With her strange hybrid humanoid creatures, Melbourne artist Patricia Piccinini has become a household name in Australia, the creator of the infamous Skywhale that floated over skies in Canberra and Melbourne, Graham, who is assisting in reducing road deaths, and talking Australia to the 50th Venice Biennale in 2003 with her work We Are Family.


While her work has been exhibited work has been exhibited extensively – both in Australia and abroad – a solo exhibition of significant scale has not been mounted in Australia.

Today Brisbane’s Gallery of Modern Art (GOMA) announced that it would present the most ambitious exhibition of Piccinini’s work to date. Titled Patricia Piccinini: Curious Affection it will be unveiled next March.

It will also be GOMA’s largest ever solo exhibition by an Australian artist, and will feature more than 50 new and recent works by Piccinini, among them The Bond 2016 - a woman lovingly cradling an ambiguous creature, Big Mother 2005, The Comforter 2010, and The Carrier 2012.

Balasana 2009; Silicone, fibreglass, human hair, red-necked Wallaby, clothing, rug; Ed.1of3 Private collection, Melbourne Courtesy the artist

Additionally Piccinini will create a major new installation The Field, a landscape of some 3000 genetically modified flower sculptures that will draw visitors into a vast, multisensory environment; and a large-scale, newly commissioned inflatable sculpture – not unlike The Skywhale - to be suspended in GOMA’s atrium.

She will also make work for the Children’s Art Centre.

Queensland Art Gallery | Gallery of Modern Art (QAGOMA) Director Chris Saines said Patricia Piccinini was one of the most interesting Australian artists working today.
‘Piccinini explores the interrelationship of humanity and the natural world, and the social and moral impact of scientific research, genetics and biotechnology on people, animals and our planet,’ he said.   
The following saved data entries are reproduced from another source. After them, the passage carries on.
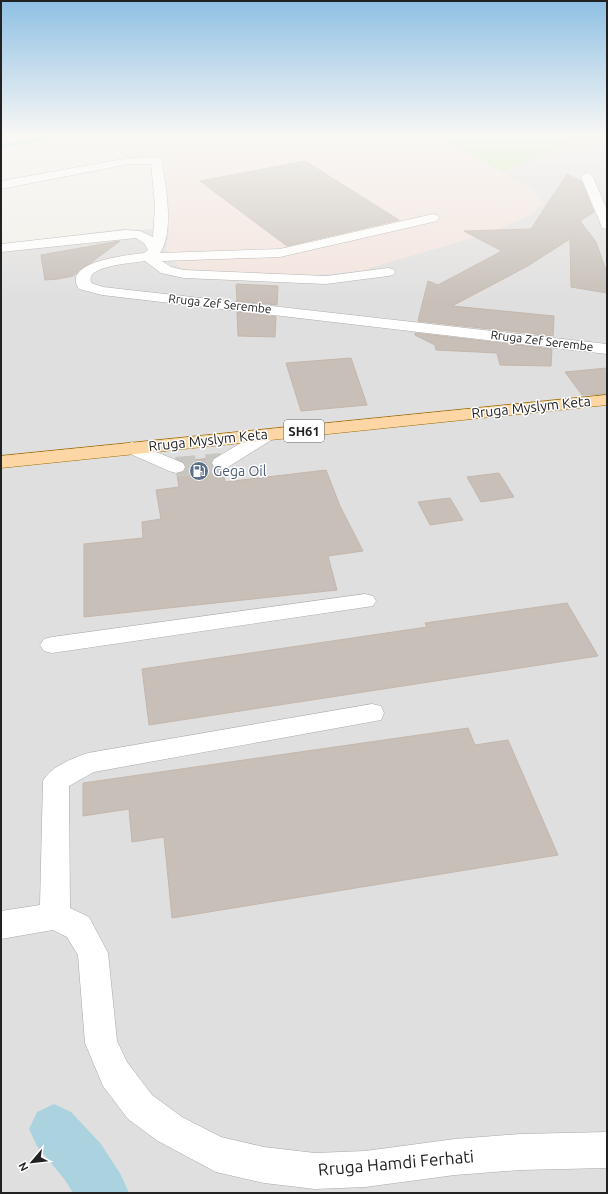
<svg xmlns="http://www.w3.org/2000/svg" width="608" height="1194" viewBox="0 0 608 1194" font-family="Ubuntu,sans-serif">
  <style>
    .residential { fill: #e0dfdf }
    .military { fill: #f3e3dd }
    .grass { fill: #cdebb0 }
    .pitch { fill: #88e0be }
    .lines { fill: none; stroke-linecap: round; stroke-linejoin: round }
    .canal { fill: #aad3df; fill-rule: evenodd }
    .building { fill: #c7bfb8; stroke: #c4b6ab }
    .minor-tunnel { stroke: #c8c6c1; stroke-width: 20; stroke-dasharray: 20 10; stroke-linecap: butt }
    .minor-casing { stroke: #a9a9a9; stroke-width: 1 }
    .major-casing { stroke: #a06b00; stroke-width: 1 }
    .minor { fill: #fff; fill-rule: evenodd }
    .major { fill: #fcd6a4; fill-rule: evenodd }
    .labels { text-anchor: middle; stroke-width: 3; stroke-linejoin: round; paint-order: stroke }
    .far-street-label { font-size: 12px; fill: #222; stroke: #fff }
    .shield { fill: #fff; stroke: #646464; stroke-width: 1 }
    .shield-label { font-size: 13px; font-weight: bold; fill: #222 }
    .street-label { font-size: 14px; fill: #222; stroke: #fff }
    .service-label { font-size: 14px; fill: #4e5e75; stroke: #fff; text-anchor: start }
    .near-street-label { font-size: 17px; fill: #222; stroke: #fff }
  </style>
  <rect width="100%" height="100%" fill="#f2efe9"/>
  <path class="residential" d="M 549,135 L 607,135 L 607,1193 L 1,1193 L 1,245 L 2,244 L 122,229 L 143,230 L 170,226 L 166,252 L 293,275 L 328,274 L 363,270 L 530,215 L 543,203 L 535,192 L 502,172 L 571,145 Z"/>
  <path class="military" d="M 99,135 L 436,135 L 454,144 L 535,192 L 544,203 L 530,215 L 492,232 L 363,270 L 329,274 L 293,275 L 181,269 L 166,252 L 170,226 L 164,158 L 151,156 L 129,160 Z"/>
  <path class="grass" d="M 436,135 L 549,135 L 571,145 L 502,172 Z"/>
  <path class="pitch" d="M 1,135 L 77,135 L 1,148 Z"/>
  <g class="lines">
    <path class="canal" d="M 54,1104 L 71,1112 L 101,1144 L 121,1175 L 129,1193 L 73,1193 L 65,1180 L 37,1146 L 29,1129 L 37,1112 Z"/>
  </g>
  <path class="building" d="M 305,161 L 399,220 L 287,246 L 200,181 Z
    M 567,174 L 581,181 L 594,212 L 580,221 L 596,242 L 607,273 L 607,293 L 571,287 L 570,239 L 526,267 L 452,306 L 554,316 L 553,336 L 418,321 L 428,281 L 438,285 L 502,251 L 464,231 L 531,229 Z
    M 120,241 L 73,276 L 58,279 L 45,280 L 41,255 Z
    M 237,284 L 278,286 L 277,305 L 237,301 L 236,285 Z
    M 237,312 L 276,317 L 275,337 L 238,336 Z
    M 415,333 L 552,349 L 551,366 L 500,365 L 497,353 L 436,350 L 435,345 L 415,335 Z
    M 351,358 L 367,405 L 301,411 L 286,363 Z
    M 607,368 L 607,394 L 582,395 L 565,372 Z
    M 213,458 L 211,464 L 214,468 L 223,470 L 225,482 L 326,470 L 340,506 L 363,551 L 328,556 L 337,590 L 84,617 L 84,544 L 143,538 L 142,522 L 161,519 L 156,490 L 179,487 L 177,474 L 183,472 L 186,468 L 184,462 L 181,461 Z
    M 499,473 L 514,497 L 481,502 L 467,477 Z
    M 450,498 L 463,520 L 430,525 L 418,502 Z
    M 567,603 L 598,656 L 149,725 L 142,669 L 427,627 L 425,623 Z
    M 468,728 L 475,745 L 508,740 L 558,855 L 172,918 L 164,837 L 132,842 L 129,809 L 83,816 L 83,783 Z"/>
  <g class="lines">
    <path class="minor-tunnel" d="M 176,467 L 221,463"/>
    <g class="minor-casing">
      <path id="minor" d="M 19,135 L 43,135 L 38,138 L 1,144 L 1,138 Z
        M 156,157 L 160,158 L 162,160 C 165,185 175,230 160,253 L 280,249 L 433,214 L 437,215 L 439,218 L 437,221 L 433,222 L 280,257 L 162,261 L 171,267 L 184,270 L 326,276 L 388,268 L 393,269 L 395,272 L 393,275 L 388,276 L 326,284 L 184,278 L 161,273 L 145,261 C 134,263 95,265 91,277 C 90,278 91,282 91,283 L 103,287 L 607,344 L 607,354 L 102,295 L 79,289 C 60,261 130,255 144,253 L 148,250 L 144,243 L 136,238 L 1,252 L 1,244 L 125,230 L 140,231 L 153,237 L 155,205 L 151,164 L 129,164 L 1,189 L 1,181 L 129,158 Z
        M 587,173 L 591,175 L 593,177 L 607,210 L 607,229 L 602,228 L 601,225 L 581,177 L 583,175 Z
        M 267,430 L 273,431 L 276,435 L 273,439 L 228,467 L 221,469 L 214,467 L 212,463 L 214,459 L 261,431 Z
        M 132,442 L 183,463 L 185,467 L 183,471 L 176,473 L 169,471 L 126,452 L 123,448 L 126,444 Z
        M 365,594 L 373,596 L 376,601 L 373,606 L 52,653 L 44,651 L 40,645 L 44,639 L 52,637 Z
        M 372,704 L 381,706 L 384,713 L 381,720 L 94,772 L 69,786 L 70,908 L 89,917 L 108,953 L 117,1041 L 127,1062 L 152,1095 L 182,1117 L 221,1137 L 264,1147 L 315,1153 L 365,1151 L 455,1139 L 520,1134 L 607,1132 L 607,1168 L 520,1170 L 455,1175 L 365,1187 L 315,1189 L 264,1183 L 216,1172 L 158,1141 L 128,1119 L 103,1086 L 85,1043 L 78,955 L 67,937 L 53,930 L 1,939 L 1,911 L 40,905 L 43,781 C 50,767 73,758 88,753 Z"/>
    </g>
    <g class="major-casing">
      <path id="major" d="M 607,395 L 607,405 L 1,468 L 1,456 Z"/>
    </g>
    <use href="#minor" class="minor"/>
    <use href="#major" class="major"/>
  </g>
  <linearGradient id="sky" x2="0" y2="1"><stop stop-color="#8fc0e4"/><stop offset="0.45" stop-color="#f9f8f5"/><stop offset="1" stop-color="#f9f8f5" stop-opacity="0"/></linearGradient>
  <rect width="608" height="302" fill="url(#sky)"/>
  <defs>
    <g id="fuel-disc" transform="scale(1)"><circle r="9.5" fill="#5c6f8a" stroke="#fff"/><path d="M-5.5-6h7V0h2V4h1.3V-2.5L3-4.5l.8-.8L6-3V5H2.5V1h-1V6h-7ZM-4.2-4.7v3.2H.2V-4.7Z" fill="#fff"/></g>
  </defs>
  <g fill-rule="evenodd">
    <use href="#fuel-disc" x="199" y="471"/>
  </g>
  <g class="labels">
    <g class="far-street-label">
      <text transform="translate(220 304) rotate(6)" y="4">Rruga Zef Serembe</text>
      <text transform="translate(542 341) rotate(7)" y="4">Rruga Zef Serembe</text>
    </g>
    <rect class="shield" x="284" y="420" width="40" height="22" rx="3"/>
    <g class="shield-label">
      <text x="304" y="436">SH61</text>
    </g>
    <g class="street-label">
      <text transform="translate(531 407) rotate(-6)" y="5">Rruga Myslym Keta</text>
      <text transform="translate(208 440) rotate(-6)" y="5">Rruga Myslym Keta</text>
    </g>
    <g class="service-label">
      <text x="213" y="476">Gega Oil</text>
    </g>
    <g class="near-street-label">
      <text transform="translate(396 1163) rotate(-5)" y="6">Rruga Hamdi Ferhati</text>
    </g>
  </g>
  <rect width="608" height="1194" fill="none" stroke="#222222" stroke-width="4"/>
  <g transform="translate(32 1162) rotate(242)" stroke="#ffffff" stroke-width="3" paint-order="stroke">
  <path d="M0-3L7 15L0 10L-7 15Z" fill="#222222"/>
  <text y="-6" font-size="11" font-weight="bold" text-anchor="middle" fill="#222222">N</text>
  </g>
</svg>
Teenage Metamorphosis 2017; Silicone, fibreglass, human hair, found objects; Courtesy the artist, Tolarno Galleries, Melbourne; Roslyn Oxley9 Gallery, Sydney; and Hosfelt Gallery, San Francisco.

‘Working with a skilled team of collaborators and computer technology, Patricia’s art collapses the boundaries between reality and artifice to create captivating environments populated by strangely compelling, often hybridised, startlingly realistic sculptures, that are foreign and strange looking, yet seemingly familiar,' Saines continued.
‘The artworks in the GOMA exhibition will deliberately challenge our conceptions about what it means to be human and the power of empathy.’

Deputy Premier and Member for South Brisbane, Jackie Trad added: ‘The Palaszczuk Government is passionate about the arts and supporting our local creative community and we have invested $10.8 million over four years to bring blockbuster exhibitions like this one to GOMA.’

The exhibition will run from 24 March to 5 August 2018.